Reproduce the records below exactly; the images should not appear.
________________________________________
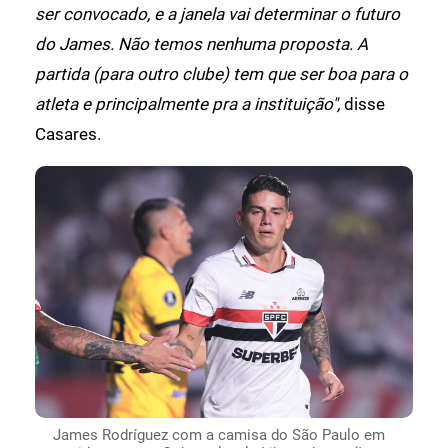
ser convocado, e a janela vai determinar o futuro
do James. Não temos nenhuma proposta. A
partida (para outro clube) tem que ser boa para o
atleta e principalmente pra a instituição",
disse
Casares.
James Rodríguez com a camisa do São Paulo em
________________________________________
◆ Task result ◆
ser convocado, e a janela vai determinar o futuro
do James. Não temos nenhuma proposta. A
partida (para outro clube) tem que ser boa para o
atleta e principalmente pra a instituição",
disse
Casares.
James Rodríguez com a camisa do São Paulo em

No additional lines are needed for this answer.